_Task requirements_
Among the records that follow, find the line with "right front paw: (288, 434)" and the line with "neck: (538, 293)". Set down those lines and all lines between them exactly, without adding anything.

Recorded data:
++++++

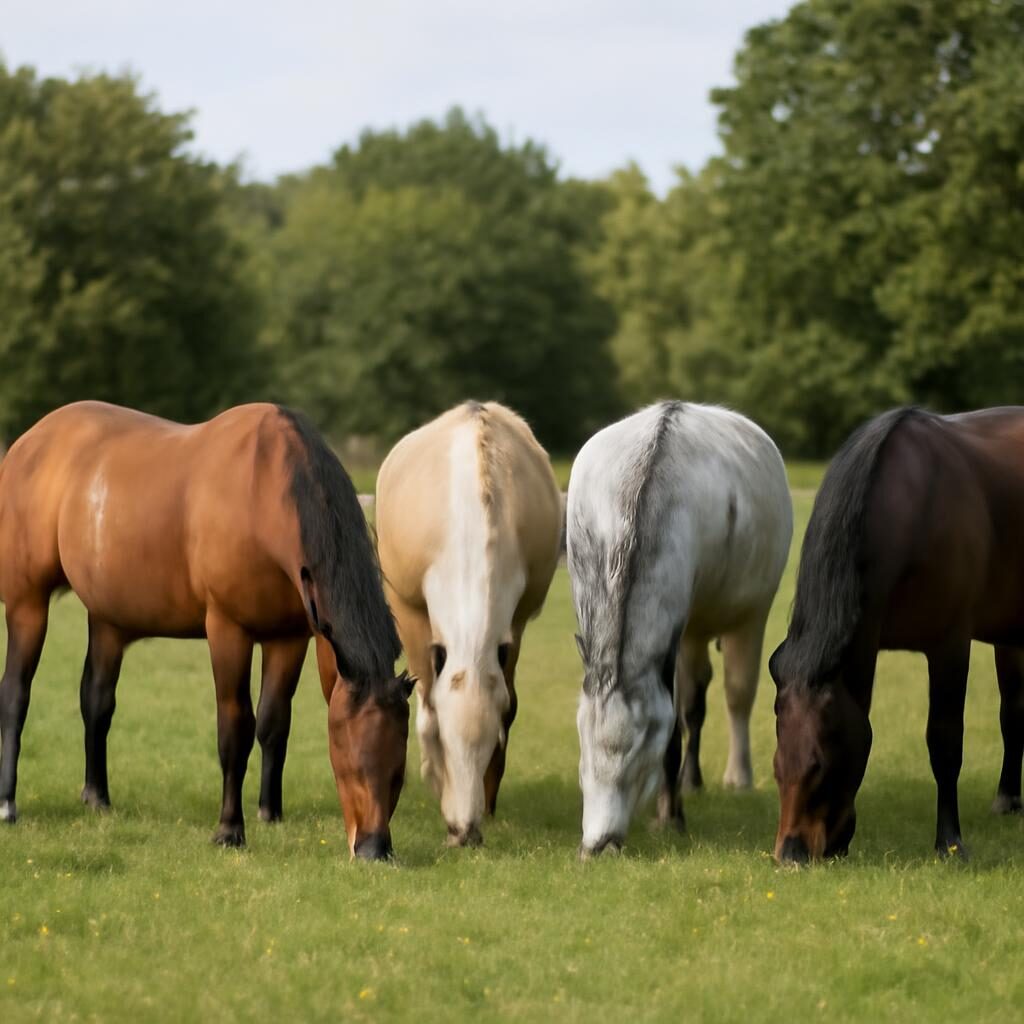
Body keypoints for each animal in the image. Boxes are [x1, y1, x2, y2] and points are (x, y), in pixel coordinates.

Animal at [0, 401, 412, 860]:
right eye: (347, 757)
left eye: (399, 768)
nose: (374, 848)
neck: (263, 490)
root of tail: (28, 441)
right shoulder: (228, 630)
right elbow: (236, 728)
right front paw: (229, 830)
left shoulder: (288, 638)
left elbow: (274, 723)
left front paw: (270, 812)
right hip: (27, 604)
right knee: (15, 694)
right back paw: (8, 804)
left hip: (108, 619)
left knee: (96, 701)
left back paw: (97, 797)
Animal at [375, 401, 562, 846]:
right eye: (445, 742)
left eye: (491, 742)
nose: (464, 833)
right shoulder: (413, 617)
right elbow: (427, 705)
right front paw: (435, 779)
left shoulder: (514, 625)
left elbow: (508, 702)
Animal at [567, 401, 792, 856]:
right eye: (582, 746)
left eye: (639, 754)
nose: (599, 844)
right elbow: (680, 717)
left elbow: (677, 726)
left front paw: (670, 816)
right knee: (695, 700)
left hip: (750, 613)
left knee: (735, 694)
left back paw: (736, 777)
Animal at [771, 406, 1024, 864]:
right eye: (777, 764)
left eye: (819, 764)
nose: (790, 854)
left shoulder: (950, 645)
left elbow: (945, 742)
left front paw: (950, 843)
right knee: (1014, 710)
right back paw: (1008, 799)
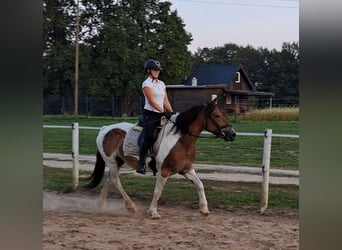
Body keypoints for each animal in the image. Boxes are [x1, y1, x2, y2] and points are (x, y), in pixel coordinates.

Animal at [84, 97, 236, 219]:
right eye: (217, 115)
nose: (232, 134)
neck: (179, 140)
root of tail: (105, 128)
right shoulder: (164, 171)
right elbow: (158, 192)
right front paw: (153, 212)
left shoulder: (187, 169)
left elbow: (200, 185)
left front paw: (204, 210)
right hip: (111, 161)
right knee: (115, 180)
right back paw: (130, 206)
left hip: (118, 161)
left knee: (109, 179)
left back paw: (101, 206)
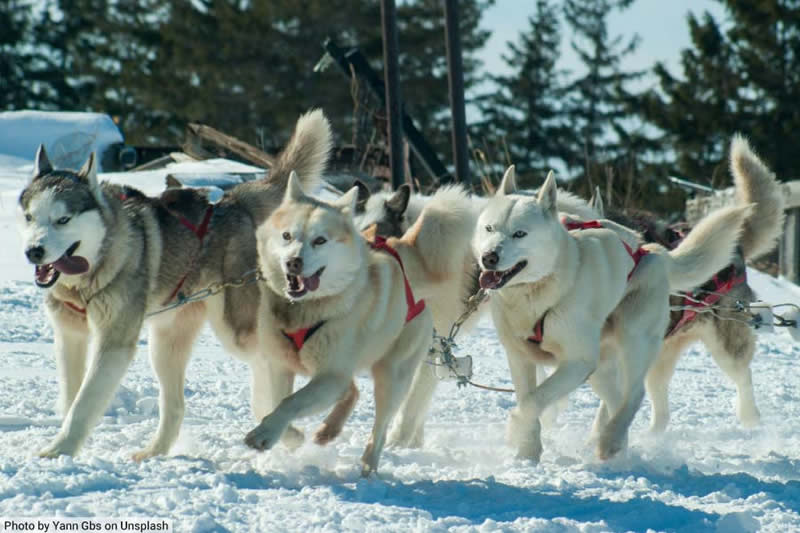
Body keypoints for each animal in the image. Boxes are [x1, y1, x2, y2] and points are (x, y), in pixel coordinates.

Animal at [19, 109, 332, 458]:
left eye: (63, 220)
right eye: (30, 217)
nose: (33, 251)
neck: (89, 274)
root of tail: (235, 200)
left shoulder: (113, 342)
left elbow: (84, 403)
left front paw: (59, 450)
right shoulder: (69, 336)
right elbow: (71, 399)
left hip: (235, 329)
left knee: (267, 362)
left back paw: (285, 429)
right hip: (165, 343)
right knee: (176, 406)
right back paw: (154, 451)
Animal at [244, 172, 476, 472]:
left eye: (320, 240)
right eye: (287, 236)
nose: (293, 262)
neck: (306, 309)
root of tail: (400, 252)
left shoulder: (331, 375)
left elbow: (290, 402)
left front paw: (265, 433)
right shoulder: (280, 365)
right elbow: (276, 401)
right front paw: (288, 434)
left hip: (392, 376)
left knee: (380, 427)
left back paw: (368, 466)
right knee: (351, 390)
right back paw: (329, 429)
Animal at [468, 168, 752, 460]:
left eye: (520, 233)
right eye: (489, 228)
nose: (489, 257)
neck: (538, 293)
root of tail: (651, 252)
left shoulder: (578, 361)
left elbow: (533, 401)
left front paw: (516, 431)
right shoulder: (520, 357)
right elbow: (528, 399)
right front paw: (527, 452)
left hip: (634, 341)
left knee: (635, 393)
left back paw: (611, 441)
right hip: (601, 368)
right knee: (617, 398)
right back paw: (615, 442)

++++++

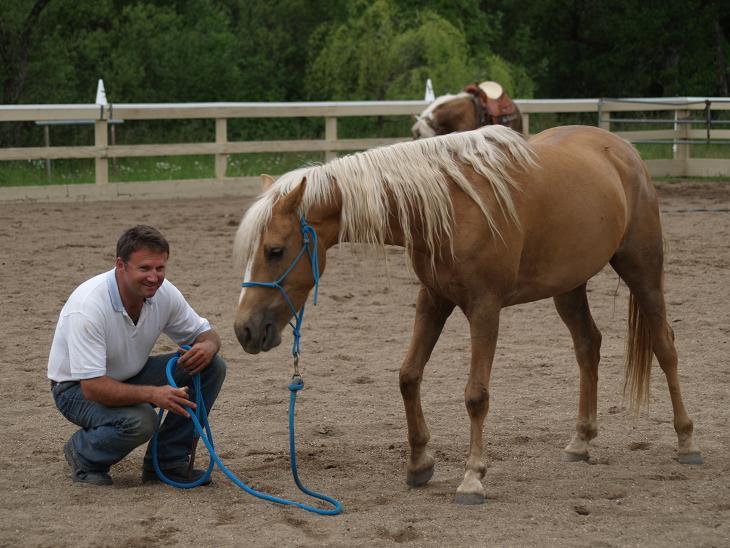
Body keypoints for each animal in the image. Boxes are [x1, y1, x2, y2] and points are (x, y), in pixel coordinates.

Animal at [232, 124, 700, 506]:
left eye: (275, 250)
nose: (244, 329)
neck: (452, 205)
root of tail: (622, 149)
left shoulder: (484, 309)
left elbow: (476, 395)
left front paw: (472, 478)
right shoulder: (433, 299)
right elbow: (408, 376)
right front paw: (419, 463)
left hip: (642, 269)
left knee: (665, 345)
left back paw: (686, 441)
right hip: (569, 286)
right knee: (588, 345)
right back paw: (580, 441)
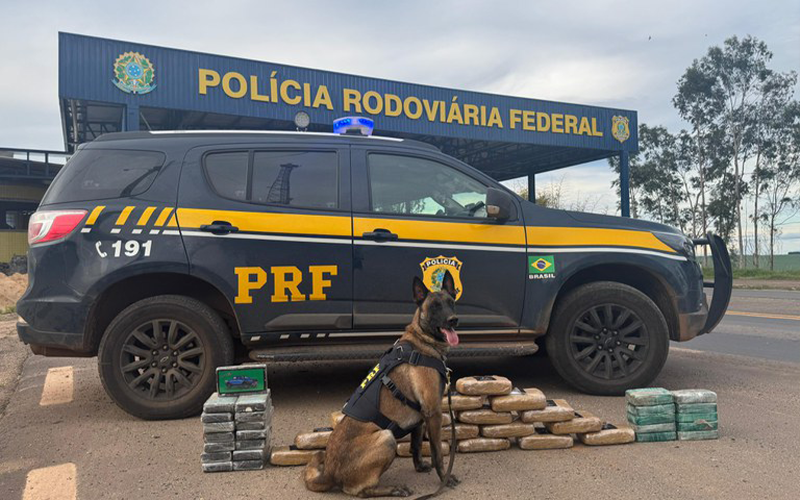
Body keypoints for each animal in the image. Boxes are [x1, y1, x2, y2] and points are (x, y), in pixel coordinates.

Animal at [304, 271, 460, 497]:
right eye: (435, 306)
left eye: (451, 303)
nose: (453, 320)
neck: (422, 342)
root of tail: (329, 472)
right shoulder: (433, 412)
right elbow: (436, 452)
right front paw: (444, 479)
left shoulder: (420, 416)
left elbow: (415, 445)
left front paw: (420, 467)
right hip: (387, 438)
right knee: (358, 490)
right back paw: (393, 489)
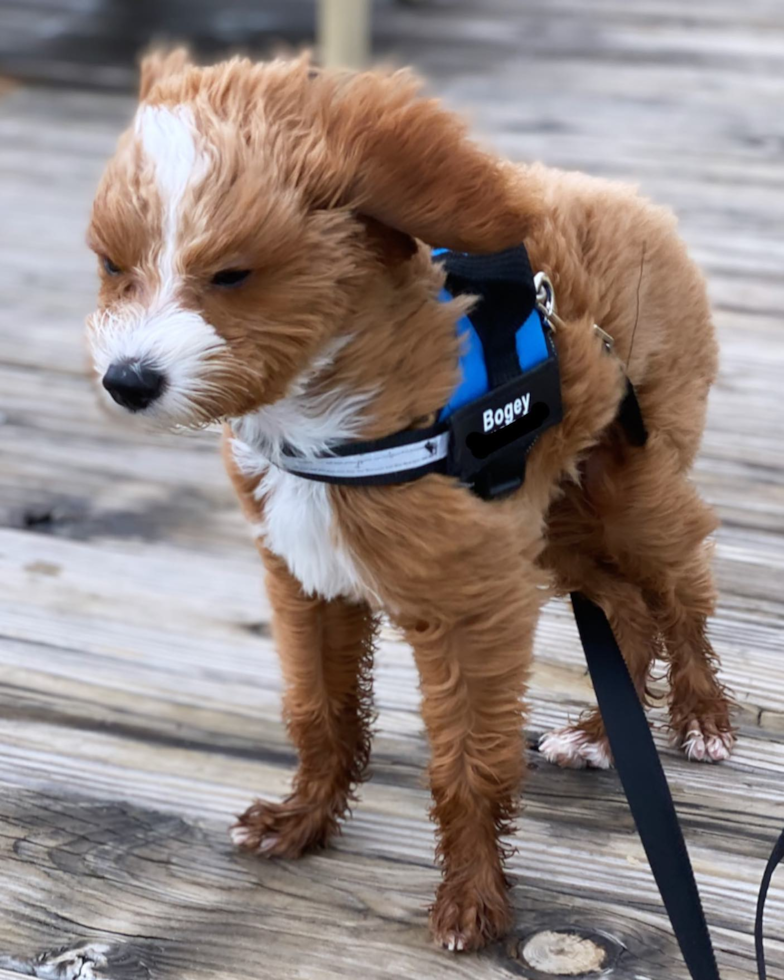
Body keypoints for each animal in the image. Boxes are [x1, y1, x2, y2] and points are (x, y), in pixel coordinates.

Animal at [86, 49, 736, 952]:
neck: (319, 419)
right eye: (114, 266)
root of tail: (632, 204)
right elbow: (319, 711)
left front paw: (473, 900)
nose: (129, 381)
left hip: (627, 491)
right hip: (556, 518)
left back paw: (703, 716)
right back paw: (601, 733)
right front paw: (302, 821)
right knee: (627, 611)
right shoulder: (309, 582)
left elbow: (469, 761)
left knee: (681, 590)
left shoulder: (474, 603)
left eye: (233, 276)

++++++

_Solution to this problem_
right front paw: (288, 434)
left hip: (392, 376)
left knee: (380, 427)
left back paw: (368, 466)
right knee: (351, 390)
right back paw: (329, 429)
Animal at [468, 168, 752, 460]:
left eye: (520, 233)
right eye: (489, 228)
nose: (489, 257)
neck: (538, 293)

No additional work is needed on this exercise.